Il ct dell’Inghilterra esorta gli allenatori della Premiership a esperienze down under. E i risultati parlano chiaro…
Dall’insediamento sulla panchina del XV della Rosa di Eddie Jones, l’Inghilterra ha vinto ovunque e contro chiunque. Alla prova di forza mostrata durante il Sei Nazioni, culminato con il Grande Slam, ha fatto seguito la sorprendente cavalcata trionfale nella serie di test match contro l’Australia, ridotta ai minimi termini con un perentorio 0-3 che non ha lasciato spazio ad interpretazioni di ogni sorta. Anzi, a qualcuna sì.

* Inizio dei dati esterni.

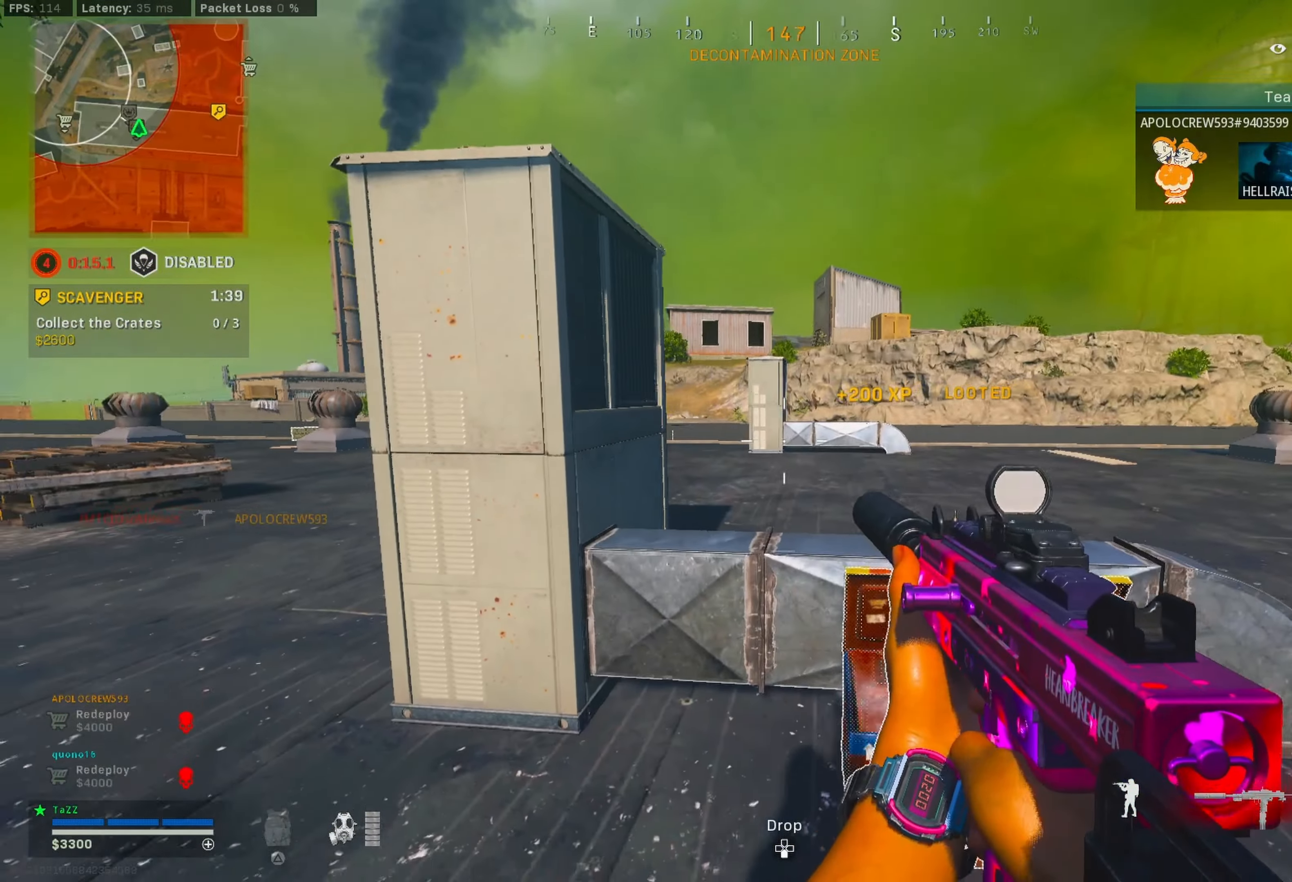
{"dt_ms": 500, "buttons": [], "left_stick": "right", "right_stick": "left", "events": [[16, "right_stick", "left"], [100, "right_stick", "center"], [216, "left_stick", "right"], [366, "right_stick", "left"]]}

Ad esempio, a come l’Inghilterra abbia cambiato volto e si sia rigenerata solo con l’arrivo di Eddie Jones, un tecnico proveniente dall’Emisfero Sud e capace di ridare vigore ad una nazione avvilita dalla Coppa del Mondo ed ormai etichettata come incompiuta.
Definirla una semplice coincidenza, di fatto, appare quantomai riduttivo, se si pensa alla bontà del lavoro svolto fin qui dai tecnici provenienti da sotto l’Equatore e che stanno guidando le nazionali nel Vecchio Continente: la Scozia di Vern Cotter protagonista di importanti risultati e squadra in grado di dare filo da torcere a chiunque, e poi Joe Schmidt e Warren Gatland che hanno portato nelle bacheche di Irlanda e Galles due Sei Nazioni a testa (più un tour dei Lions nel caso di Gatland). Senza dimenticare che molte delle squadre Tier Two stanno o hanno conosciuto di recente importanti momenti di crescita anche grazie al lavoro fatto in campo e fuori da tecnici dell’Emisfero australe: la Georgia di Milton Haig, il Canada di Kieran Crowley (e ora Mark Anscombe), in parte anche le Fiji di un altro neozelandese, John McKee e naturalmente il Giappone dei miracoli di Eddie Jones, autore di tre vittorie ai Mondiali e del clamoroso smacco al Sudafrica (e da poco sulla panchina degli Stati Uniti è arrivato John Mitchell, tra gli altri ex coach degli All Blacks). Non si tratta, insomma, della classica moda del momento, ma di una tendenza sempre più affermata nel corso degli anni, che vede gli allenatori down under spesso e volentieri in vantaggio rispetto ai colleghi dell’Emisfero Nord nei ballottaggi per una panchina internazionale.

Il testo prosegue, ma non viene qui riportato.